- Carole : Se laisser aller demande tout un apprentissage. Il faut se rendre là où plus rien n'est à soi, se confondre avec un doux liquide où tout son être trempe, se libérer de toute attache, s'exercer aux sports de glisse, s'y laisse envelopper...
- François : Et alors?
- Carole : Et alors on est chez soi dans ce monde. On vit dans un cyberespace qui n'est pas seulement électronique mais biologique.
- François : Je me méfie de ce vocabulaire mystique.
- Carole : C'est ma mystique à moi : l'espoir d'une présence continue, l'impression de se liquéfier dans un monde unifié. Cette mystique n'est pas religieuse, elle est réaliste. Il faut prendre le meilleur de l'espace vocal et laisser tomber le reste.

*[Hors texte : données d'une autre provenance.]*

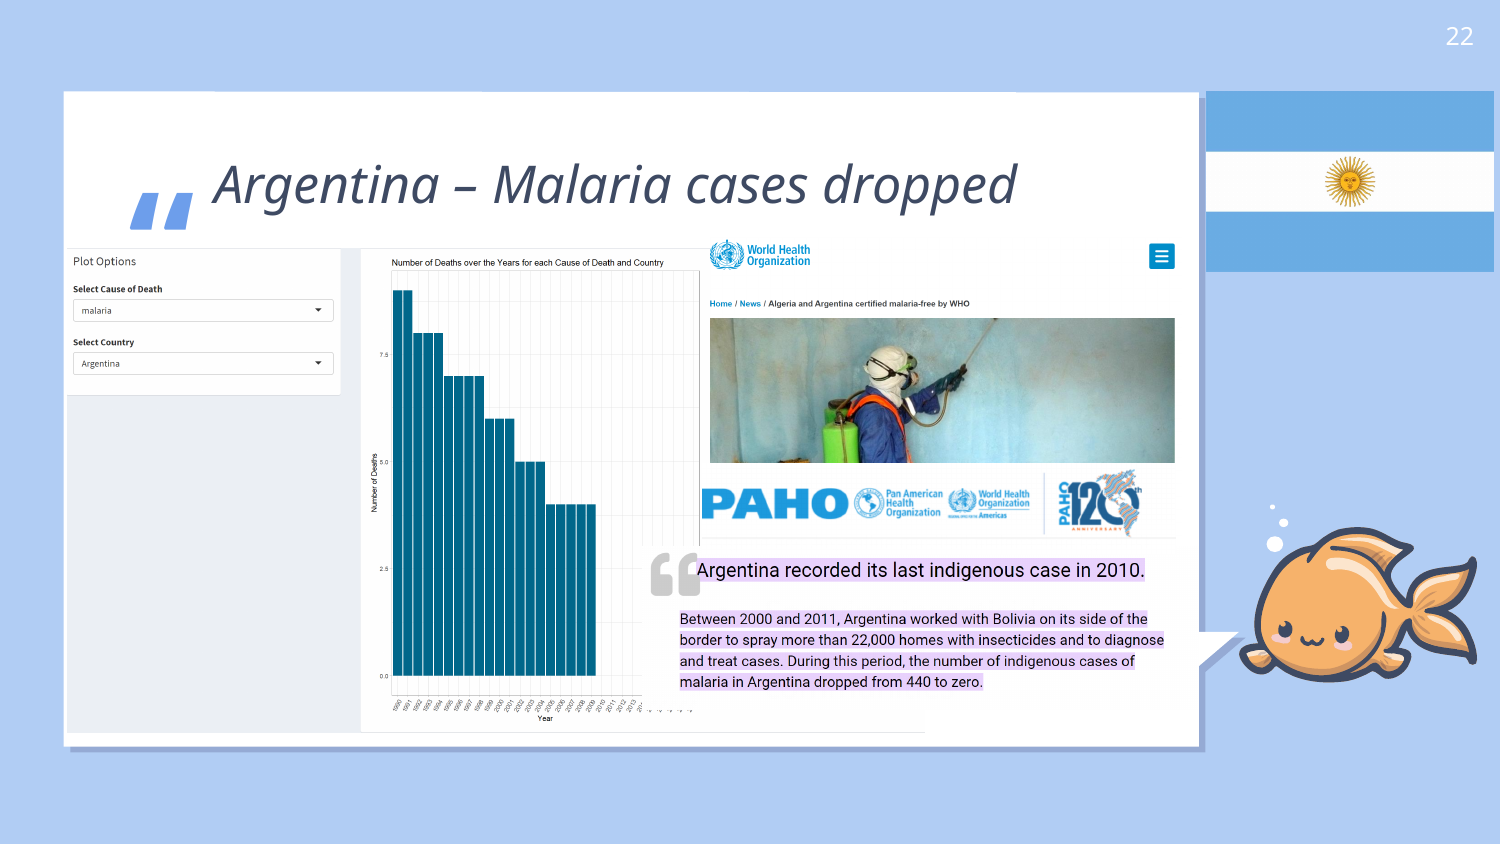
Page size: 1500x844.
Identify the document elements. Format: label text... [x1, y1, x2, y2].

- François : C'est quoi, le meilleur?
- Carole : La musique, les fêtes ou les réseaux. J'ai pris le parti de ne plus y résister. J'y adhère, comme j'adhère à une vidéo ou au flux sonore continu d'un film. J'aime cette régression, ce retour à la sécurité du cordon ombilical, cette fusion avec moi-même.
- François : Tu oublies que ce monde fluide est la nouvelle forme du contrôle. Il n'y a pas que les flux qui soient inarrêtables, il y a aussi la domination.
- Achille : Si elle y prend plaisir, au nom de quoi veux-tu la condamner?
- François : Je ne le condamne pas, je prends acte.
- Carole : Il n'y a rien d'idéal dans ce monde, c'est le monde actuel, réel. On y circule comme sur une autoroute vide. C'est parfois un peu déprimant, mais on y circule.